I’m new to Ottoneu and I’m wondering if there is any way to calculate/quantify the value of players when you consider their platoon splits or changes to where they bat in the lineup? A player like Lane Thomas comes to mind. He was much worse against RHP and he was also much worse when they moved him out the leadoff spot. Can we calculate his overall value compared to what his value was against LHP and when he was batting leadoff? Maybe a team’s overall value increases if you have a replacement level player to substitute in for players with these types of splits? Thanks
This is always a fun question, as ottoneu’s large rosters really let you take advantage of platoons–real or imagined. You can use players in real-life platoons, who may have points per game suppressed by their role, but also players on the margins with everyday roles and real-life splits that can be used to your advantage.
Keeping things pretty general, as I personally don’t have any hard and fast rules, I compare P/G and P/PA for the former, diving into points per start (using baseball-reference to get GS data) for players that jump out in that comparison. For full-time players, though handedness splits take forever to stabilize, you can find marginal overall players with noticeable splits (usually you want to focus on advantageous strong side players, from a playing time perspective), and then build a viable starter Frankenstein-style. If I’m rostering the depth to do so, I’ll also take career splits and use those to inform daily start-sit decisions, with some bias toward current season (the “imagined” platoons from earlier).

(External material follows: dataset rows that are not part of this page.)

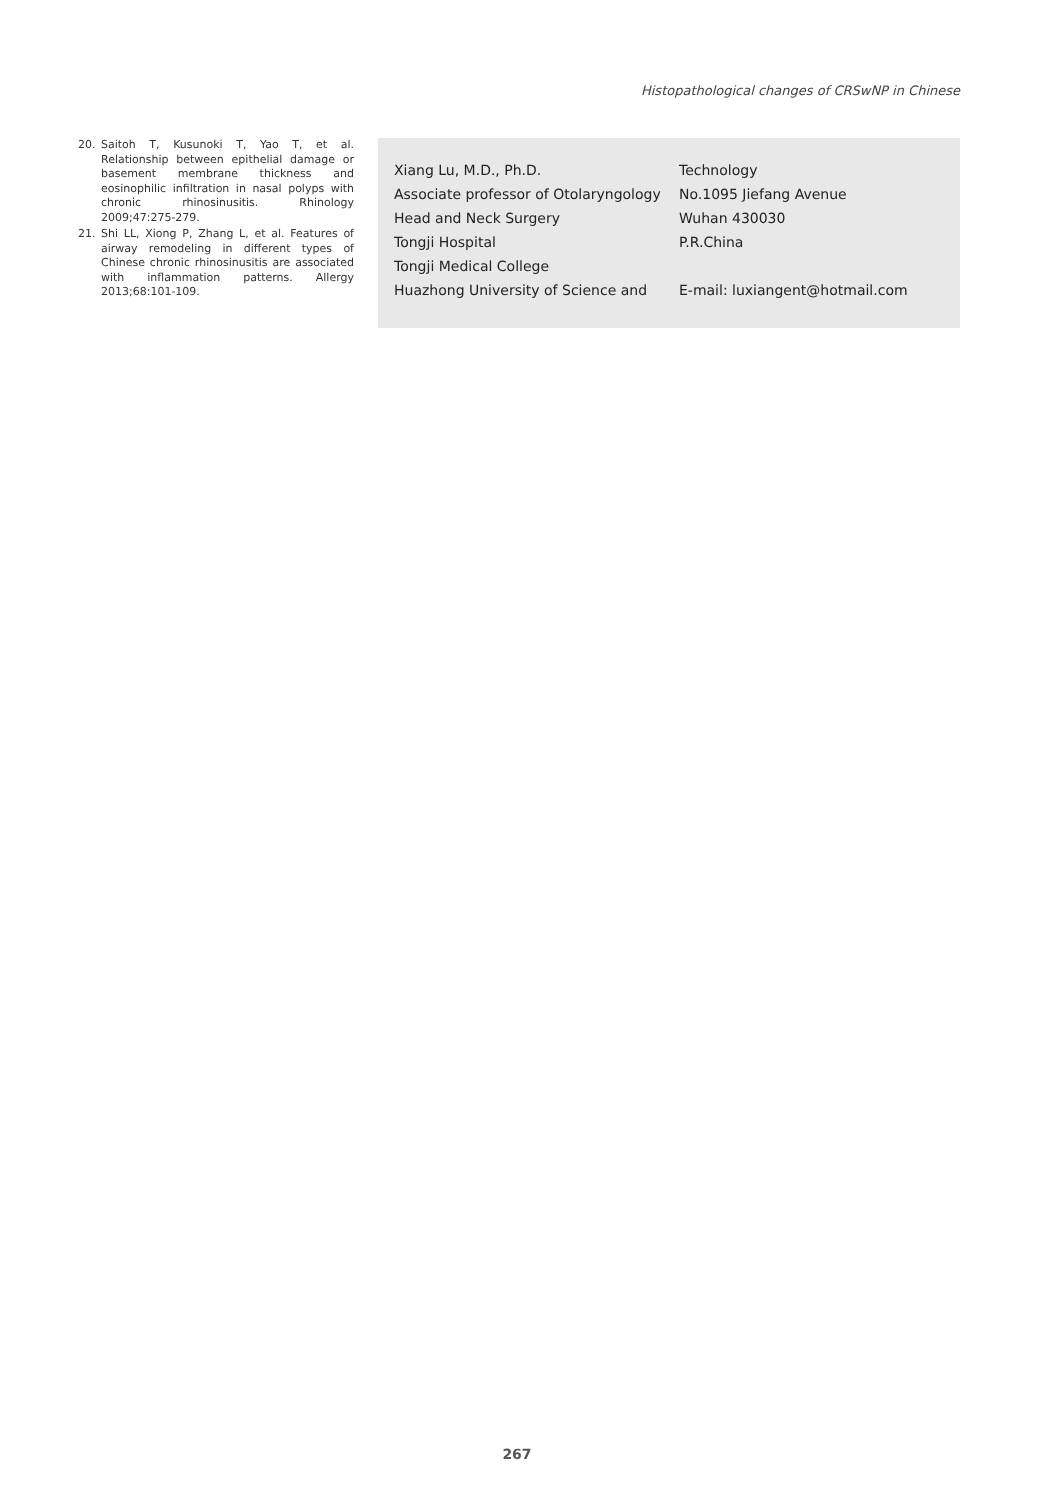Histopathological changes of CRSwNP in Chinese
20. Saitoh T, Kusunoki T, Yao T, et al. Relationship between epithelial damage or basement membrane thickness and eosinophilic infiltration in nasal polyps with chronic rhinosinusitis. Rhinology 2009;47:275-279.
21. Shi LL, Xiong P, Zhang L, et al. Features of airway remodeling in different types of Chinese chronic rhinosinusitis are associated with inflammation patterns. Allergy 2013;68:101-109.
Xiang Lu, M.D., Ph.D.
Associate professor of Otolaryngology
Head and Neck Surgery
Tongji Hospital
Tongji Medical College
Huazhong University of Science and
Technology
No.1095 Jiefang Avenue
Wuhan 430030
P.R.China
E-mail: luxiangent@hotmail.com
267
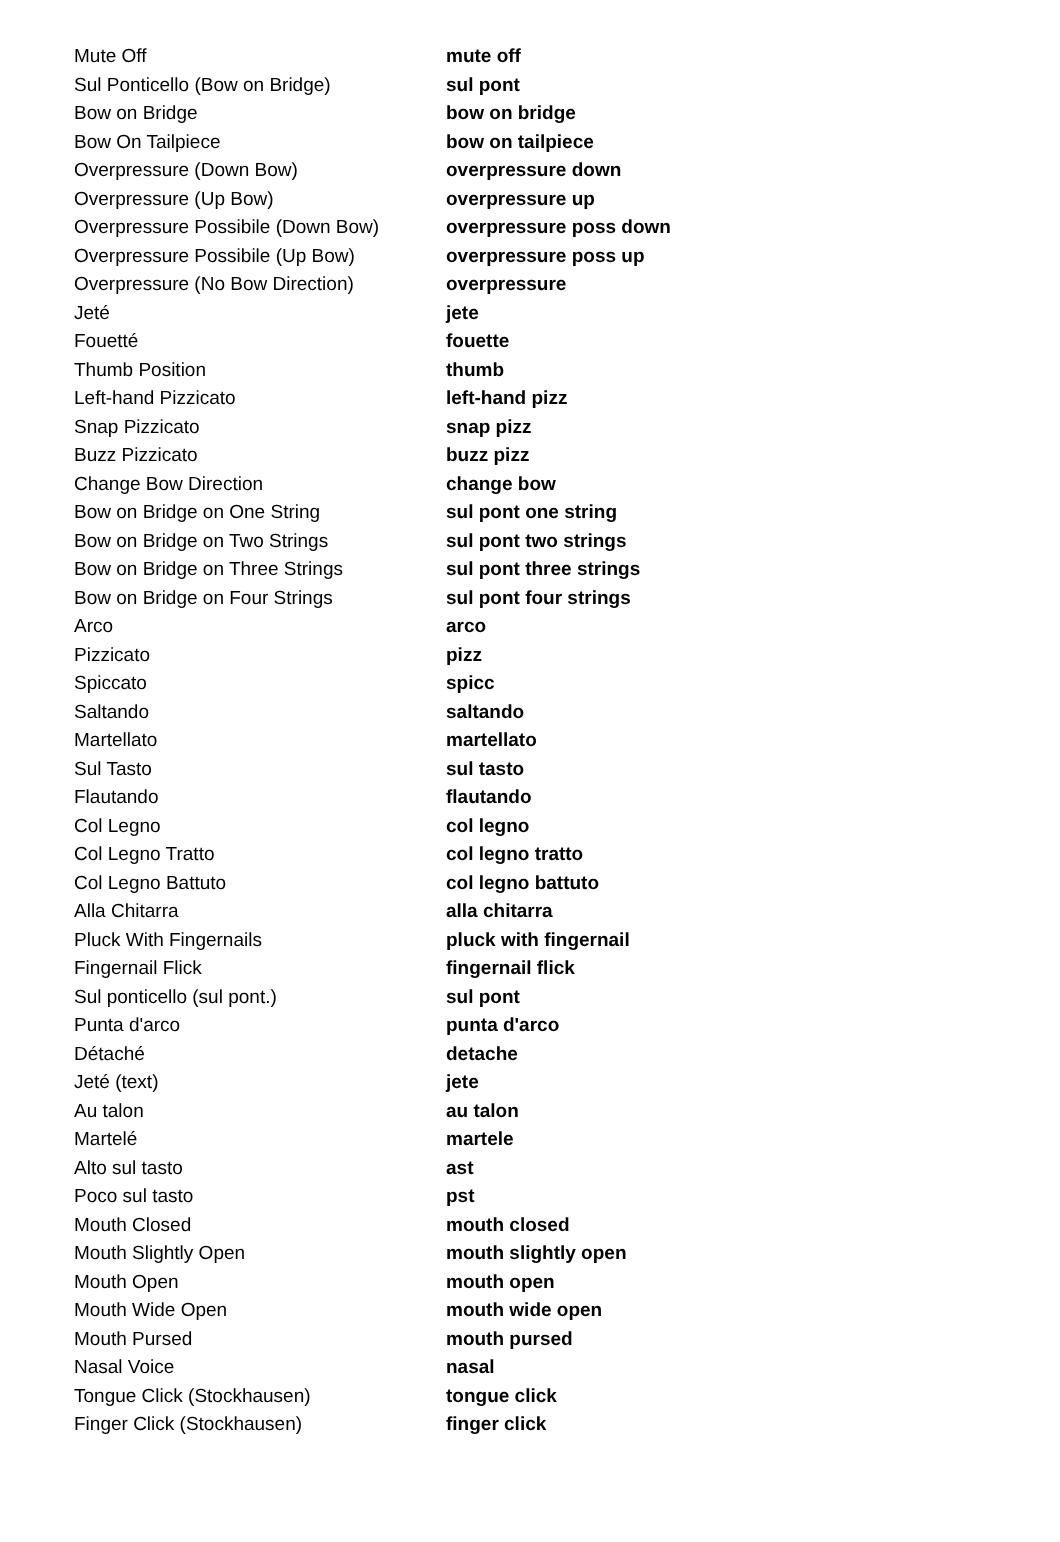| Mute Off | mute off |
| Sul Ponticello (Bow on Bridge) | sul pont |
| Bow on Bridge | bow on bridge |
| Bow On Tailpiece | bow on tailpiece |
| Overpressure (Down Bow) | overpressure down |
| Overpressure (Up Bow) | overpressure up |
| Overpressure Possibile (Down Bow) | overpressure poss down |
| Overpressure Possibile (Up Bow) | overpressure poss up |
| Overpressure (No Bow Direction) | overpressure |
| Jeté | jete |
| Fouetté | fouette |
| Thumb Position | thumb |
| Left-hand Pizzicato | left-hand pizz |
| Snap Pizzicato | snap pizz |
| Buzz Pizzicato | buzz pizz |
| Change Bow Direction | change bow |
| Bow on Bridge on One String | sul pont one string |
| Bow on Bridge on Two Strings | sul pont two strings |
| Bow on Bridge on Three Strings | sul pont three strings |
| Bow on Bridge on Four Strings | sul pont four strings |
| Arco | arco |
| Pizzicato | pizz |
| Spiccato | spicc |
| Saltando | saltando |
| Martellato | martellato |
| Sul Tasto | sul tasto |
| Flautando | flautando |
| Col Legno | col legno |
| Col Legno Tratto | col legno tratto |
| Col Legno Battuto | col legno battuto |
| Alla Chitarra | alla chitarra |
| Pluck With Fingernails | pluck with fingernail |
| Fingernail Flick | fingernail flick |
| Sul ponticello (sul pont.) | sul pont |
| Punta d'arco | punta d'arco |
| Détaché | detache |
| Jeté (text) | jete |
| Au talon | au talon |
| Martelé | martele |
| Alto sul tasto | ast |
| Poco sul tasto | pst |
| Mouth Closed | mouth closed |
| Mouth Slightly Open | mouth slightly open |
| Mouth Open | mouth open |
| Mouth Wide Open | mouth wide open |
| Mouth Pursed | mouth pursed |
| Nasal Voice | nasal |
| Tongue Click (Stockhausen) | tongue click |
| Finger Click (Stockhausen) | finger click |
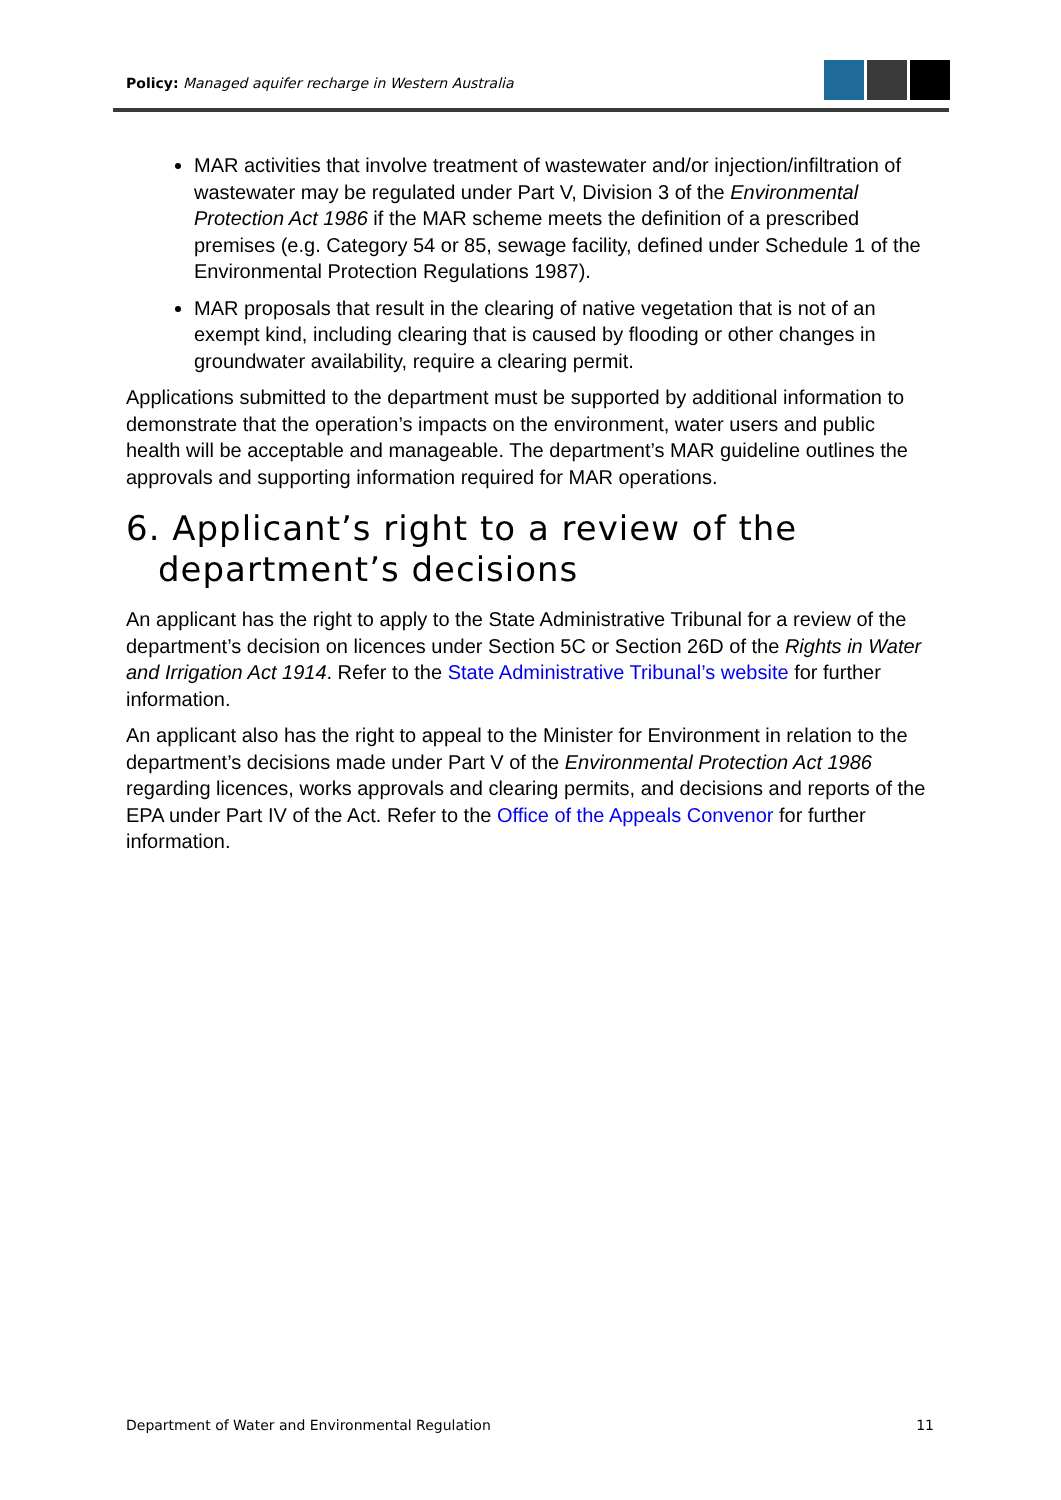Policy: Managed aquifer recharge in Western Australia
MAR activities that involve treatment of wastewater and/or injection/infiltration of wastewater may be regulated under Part V, Division 3 of the Environmental Protection Act 1986 if the MAR scheme meets the definition of a prescribed premises (e.g. Category 54 or 85, sewage facility, defined under Schedule 1 of the Environmental Protection Regulations 1987).
MAR proposals that result in the clearing of native vegetation that is not of an exempt kind, including clearing that is caused by flooding or other changes in groundwater availability, require a clearing permit.
Applications submitted to the department must be supported by additional information to demonstrate that the operation’s impacts on the environment, water users and public health will be acceptable and manageable. The department’s MAR guideline outlines the approvals and supporting information required for MAR operations.
6. Applicant’s right to a review of the department’s decisions
An applicant has the right to apply to the State Administrative Tribunal for a review of the department’s decision on licences under Section 5C or Section 26D of the Rights in Water and Irrigation Act 1914. Refer to the State Administrative Tribunal’s website for further information.
An applicant also has the right to appeal to the Minister for Environment in relation to the department’s decisions made under Part V of the Environmental Protection Act 1986 regarding licences, works approvals and clearing permits, and decisions and reports of the EPA under Part IV of the Act. Refer to the Office of the Appeals Convenor for further information.
Department of Water and Environmental Regulation 11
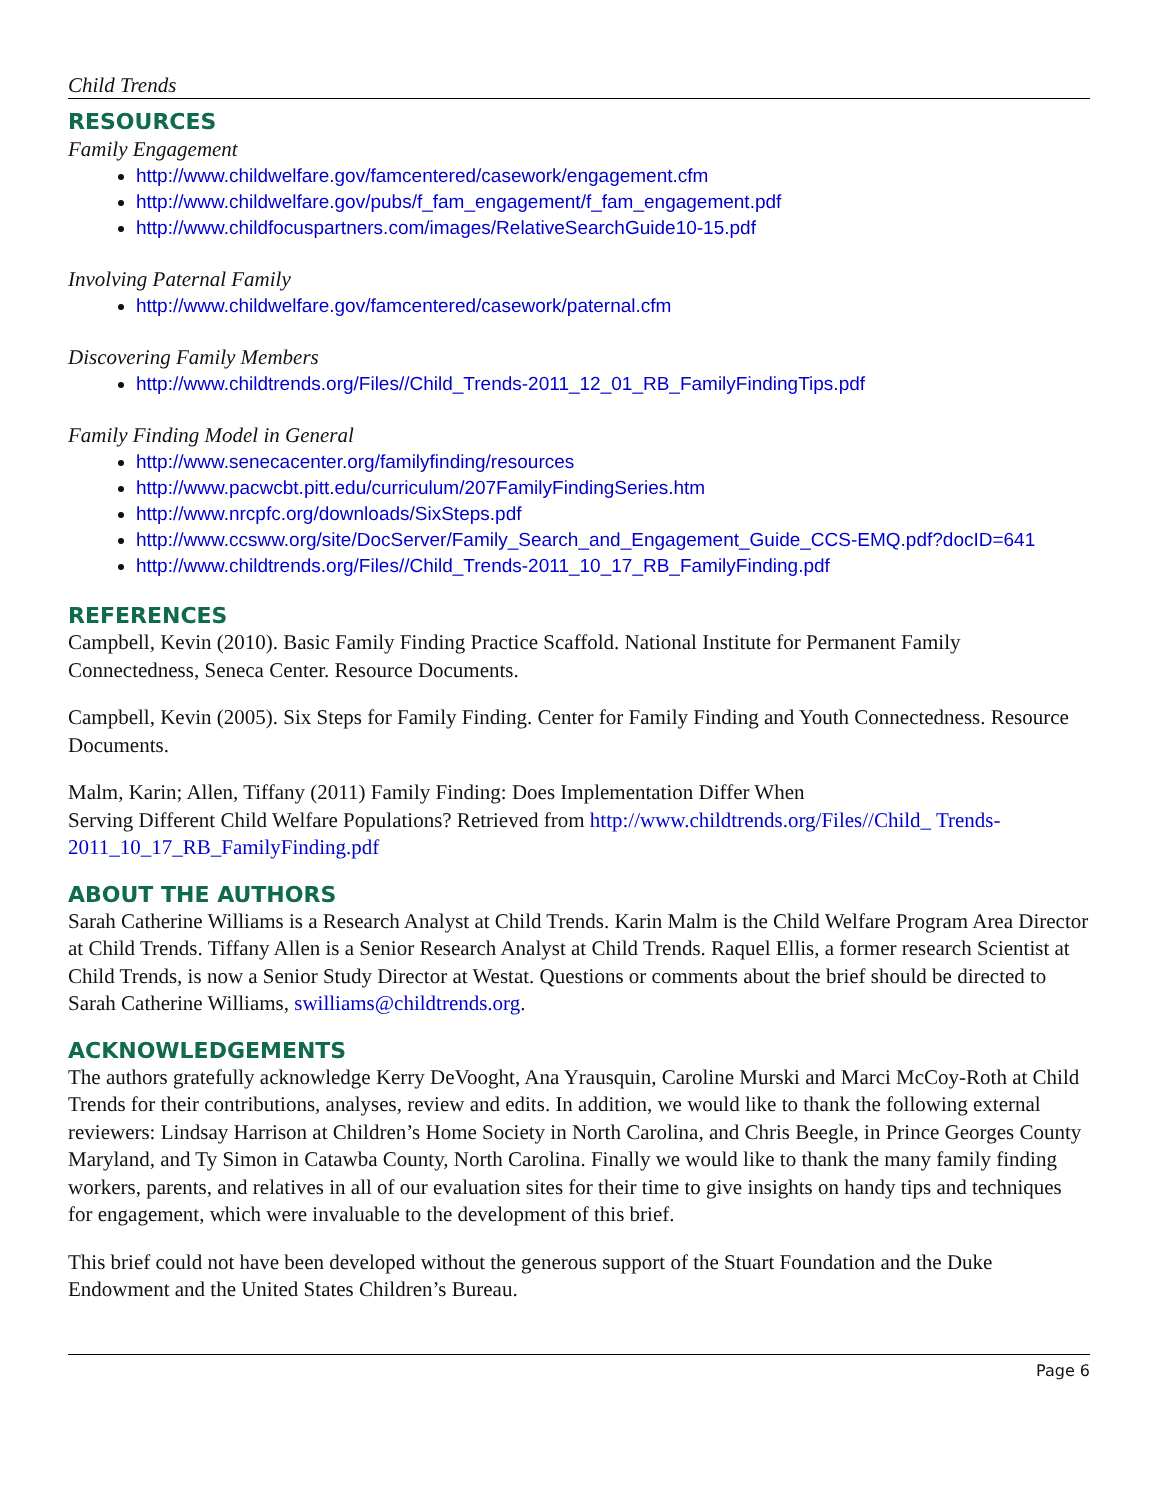Child Trends
RESOURCES
Family Engagement
http://www.childwelfare.gov/famcentered/casework/engagement.cfm
http://www.childwelfare.gov/pubs/f_fam_engagement/f_fam_engagement.pdf
http://www.childfocuspartners.com/images/RelativeSearchGuide10-15.pdf
Involving Paternal Family
http://www.childwelfare.gov/famcentered/casework/paternal.cfm
Discovering Family Members
http://www.childtrends.org/Files//Child_Trends-2011_12_01_RB_FamilyFindingTips.pdf
Family Finding Model in General
http://www.senecacenter.org/familyfinding/resources
http://www.pacwcbt.pitt.edu/curriculum/207FamilyFindingSeries.htm
http://www.nrcpfc.org/downloads/SixSteps.pdf
http://www.ccsww.org/site/DocServer/Family_Search_and_Engagement_Guide_CCS-EMQ.pdf?docID=641
http://www.childtrends.org/Files//Child_Trends-2011_10_17_RB_FamilyFinding.pdf
REFERENCES
Campbell, Kevin (2010). Basic Family Finding Practice Scaffold. National Institute for Permanent Family Connectedness, Seneca Center. Resource Documents.
Campbell, Kevin (2005). Six Steps for Family Finding. Center for Family Finding and Youth Connectedness. Resource Documents.
Malm, Karin; Allen, Tiffany (2011) Family Finding: Does Implementation Differ When
Serving Different Child Welfare Populations? Retrieved from http://www.childtrends.org/Files//Child_ Trends-2011_10_17_RB_FamilyFinding.pdf
ABOUT THE AUTHORS
Sarah Catherine Williams is a Research Analyst at Child Trends. Karin Malm is the Child Welfare Program Area Director at Child Trends. Tiffany Allen is a Senior Research Analyst at Child Trends. Raquel Ellis, a former research Scientist at Child Trends, is now a Senior Study Director at Westat. Questions or comments about the brief should be directed to Sarah Catherine Williams, swilliams@childtrends.org.
ACKNOWLEDGEMENTS
The authors gratefully acknowledge Kerry DeVooght, Ana Yrausquin, Caroline Murski and Marci McCoy-Roth at Child Trends for their contributions, analyses, review and edits. In addition, we would like to thank the following external reviewers: Lindsay Harrison at Children’s Home Society in North Carolina, and Chris Beegle, in Prince Georges County Maryland, and Ty Simon in Catawba County, North Carolina. Finally we would like to thank the many family finding workers, parents, and relatives in all of our evaluation sites for their time to give insights on handy tips and techniques for engagement, which were invaluable to the development of this brief.
This brief could not have been developed without the generous support of the Stuart Foundation and the Duke Endowment and the United States Children’s Bureau.
Page 6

For lineup order, there have been a few articles showing how many PA occur on average for each lineup slot. For an ottoneu bent, there’s this older article with a PA/GS chart:
If you want to analyze how lineup order could or should affect your values, you could use the P/PA ratio and then multiply that by the assumed PA of the lineup slot. There are surely values to be found in comparison to non-DC projections (and arguably in comparison to those as well, heh).
I noticed you requested slack access, so once you get on there, there was a discussion of this topic in the ottoneu baseball channel. I believe it was spurred by your post here, though it looks like no one came back to the thread to discuss it, heh, so I hope this helps somewhat.
I find that platooning players, either due to their real-life platoon or for an everyday player with significant platoon splits, frequently makes the most sense with outfielders. Because you will likely have 7-8 outfielders on your roster, you can fill your lineup with the best match ups on any given day (due to the 5 starting spots), more easily than trying to manage a C or 2B platoon.
Additionally, players with significant platoon splits are also frequently used as PH in games they do not start. This will skew their surface P/G stats. For these players it is better to look at P/GS to better assess the value they would provide to your team, since you would not have them in your lineup for those PH appearances.